The pre-training language models of the 11 experiments are summarized as follows:

  • Bert base model [4]. Bert base model with 12 layers, 768 dimensional representation, 12 attention heads, a total of 110M parameters;
  • Bert-WWM-Ext-Base [5]. Chinese pre-training Bert benchmark model using Whole Word Masking (WWM);

– Roberta – Large [6]. Compared with Bert, Roberta removes the Next Sentence Prediction (NSP) task and dynamically selects the masking mode of the training data;

  • Roberta-WWM-Ext-Base/Large. Pre-training model combining the advantages of Roberta and Bert-WWM;
  • Albert – Tiny/XXLarge [7]. Albert is shared in different layers of Transformer for two target tasks: Masked Language modeling (MLM) and Sentence Order Prediction (SOP) are pre-trained models.
  • [8] Zen. Bert based N-gram enhanced Chinese text encoder;
  • Mac-Bert is a modified Bert, which uses MLM as the calibration pre-training task, and reduces the difference between pre-training and fine-tuning stage.
  • PCL-Medbert [10]. A medical pre-training language model proposed by the Intelligent Medicine Research Group of Pengcheng Laboratory has excellent performance in medical problem matching and named entity recognition.

5. Performance evaluation & analysis

The following figure shows the baseline performance of the 11 pre-training models on CBLUE:



As shown in the table above, better performance can be achieved with a larger pre-trained language model. In some tasks, models using full-word masking did not perform better than others, such as CTC, QIC, QTR, and QQR, indicating that the tasks in CBLUE were somewhat challenging and needed to be solved by a better model. In addition, we find that Albert-Tiny achieves comparable performance to the base model in CDN, STS, QTR and QQR tasks, indicating that smaller models may also be effective in specific tasks. Finally, we note that the performance of the medical pre-training language model, PCL-Medbert, is not as good as expected, which further demonstrates the difficulty of CBLUE and that current models may not be able to achieve excellent results quickly.

6. Conclusion

The goal of the CBLUE challenge list is to enable researchers to effectively use the data of real scenes under the concept of legality, openness and sharing, and to make researchers pay more attention to the generalization performance of the model through the setting of multi-task scenes. It is also hoped that the publicly available baseline evaluation code will contribute to the technological advancement of the medical AI community. Baseline code address is: https://github.com/CBLUEbenchmark/CBLUE, it is helpful to think of the reader can star this project. Hope in the mutton bustin challenge on the list of friends please click: https://tianchi.aliyun.com/specials/promotion/2021chinesemedicalnlpleaderboardchallenge

Reference 7.

[1].https://mp.weixin.qq.com/s/wIqPaa7WBgkxUGLku0RBEw

[2]. https://arxiv.org/pdf/2106.08087.pdf

[3]. https://github.com/CBLUEbenchmark/CBLUE

[4]. Jacob Devlin, Ming-Wei Chang, Kenton Lee, and Kristina Toutanova. Bert: Pre-training of deep bidirectional transformers for language understanding. In NAACL-HLT, 2018.

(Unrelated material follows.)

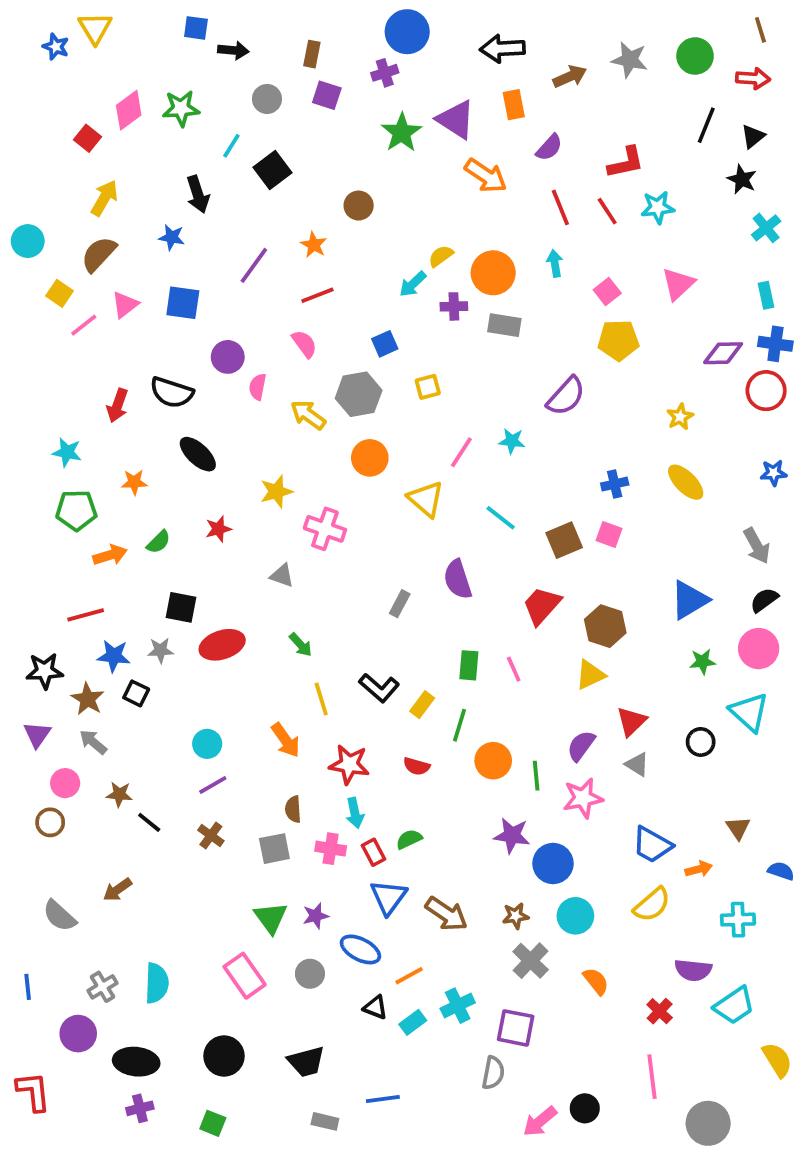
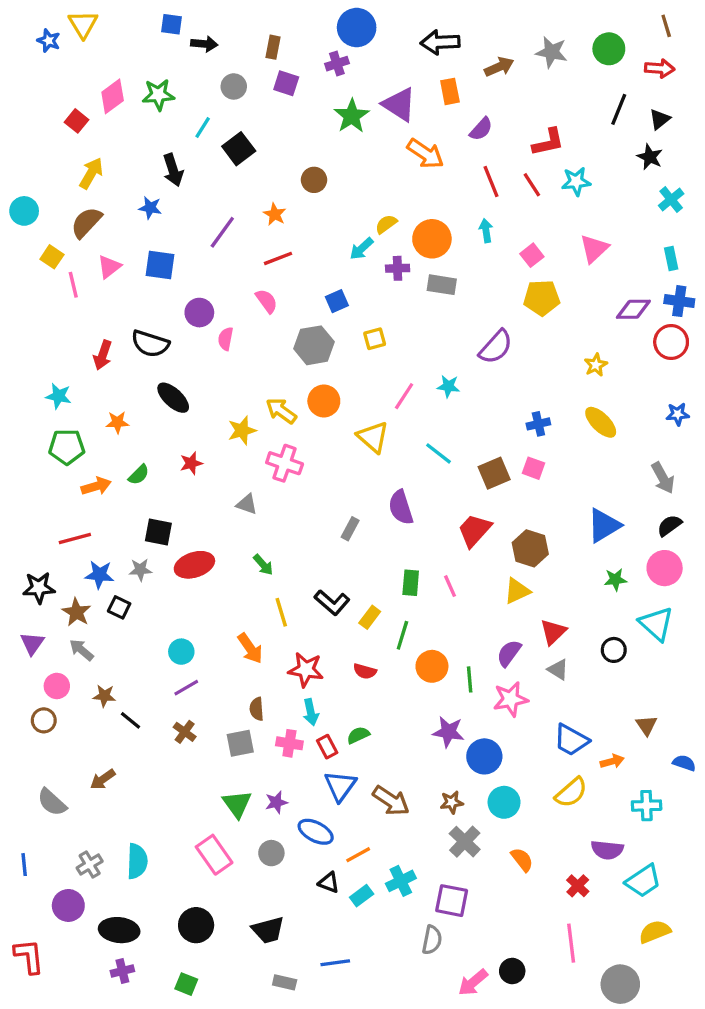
pink line: (84, 325) -> (73, 285), turned -65
yellow arrow: (308, 415) -> (281, 411), moved
yellow semicircle: (777, 1060) -> (655, 932), moved, turned -80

[5]. Yiming Cui, Wanxiang Che, Ting Liu, Bing Qin, Ziqing Yang, Shijin Wang, and Guoping Hu. Pre-training with whole word masking for chinese bert. arXiv preprint arXiv:1906.08101, 2019.

[6]. Yinhan Liu, Myle Ott, Naman Goyal, Jingfei Du, Mandar Joshi, Danqi Chen, Omer Levy, Mike Lewis, Luke Zettlemoyer, Arxiv Preprint Arxiv :1907.11692, 2019. Arxiv Preprint Arxiv :1907.11692, 2019. Arxiv Preprint Arxiv :1907.11692, 2019

[7]. Zhenzhong Lan, Mingda Chen, Sebastian Goodman, Kevin Gimpel, Piyush Sharma, and Radu Soricut. Albert: A lite bert for self-supervised learning of language representations. arXiv preprint arXiv:1909.11942, 2019.

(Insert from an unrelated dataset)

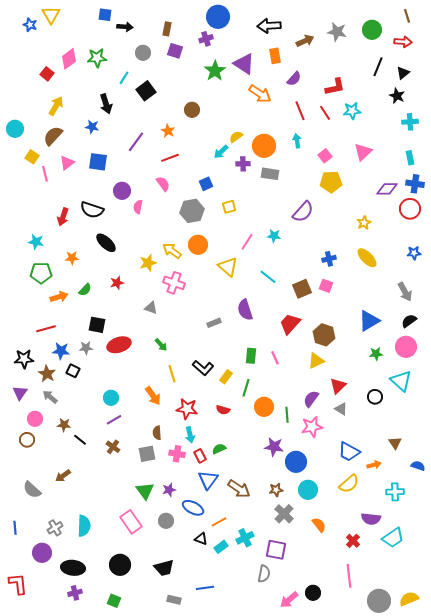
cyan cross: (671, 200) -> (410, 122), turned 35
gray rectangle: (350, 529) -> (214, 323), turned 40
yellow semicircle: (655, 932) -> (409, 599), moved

[8]. Shizhe Diao, Jiaxin Bai, Y an Song, Tong Zhang, and Y onggang Wang. Zen: pre-training chinese text encoder enhanced by n-gram representations. arXiv preprint arXiv:1911.00720, 2019.

[9]. Yiming Cui, Wanxiang Che, Ting Liu, Bing Qin, Shijin Wang, Arxiv Preprint Arxiv :2004.13922, and Guoping Hu. Revisiting pre-trained models for Chinese natural language processing. 2020.